WHAT THE TASK REQUIRES.
Retype every line of the rows below exactly as they appear, but leave out the pictures.

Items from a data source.
————————

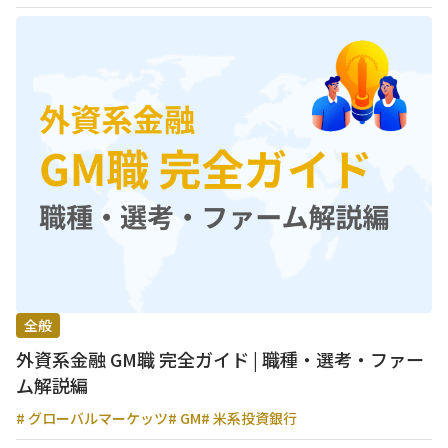
全般
外資系金融 GM職 完全ガイド | 職種・選考・ファー
ム解説編
# グローバルマーケッツ
# GM
# 米系投資銀行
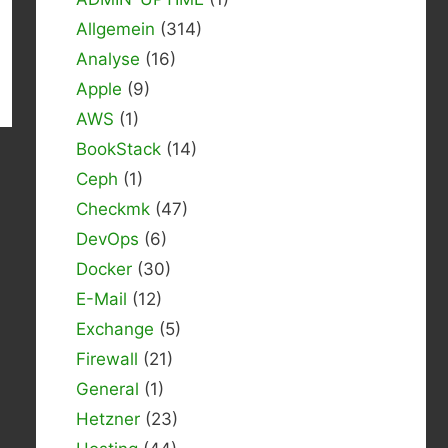
Allgemein
(314)
Analyse
(16)
Apple
(9)
AWS
(1)
BookStack
(14)
Ceph
(1)
Checkmk
(47)
DevOps
(6)
Docker
(30)
E-Mail
(12)
Exchange
(5)
Firewall
(21)
General
(1)
Hetzner
(23)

————————

EXERCISE OUTPUT.
全般
外資系金融 GM職 完全ガイド | 職種・選考・ファー
ム解説編
# グローバルマーケッツ
# GM
# 米系投資銀行
Allgemein
(314)
Analyse
(16)
Apple
(9)
AWS
(1)
BookStack
(14)
Ceph
(1)
Checkmk
(47)
DevOps
(6)
Docker
(30)
E-Mail
(12)
Exchange
(5)
Firewall
(21)
General
(1)
Hetzner
(23)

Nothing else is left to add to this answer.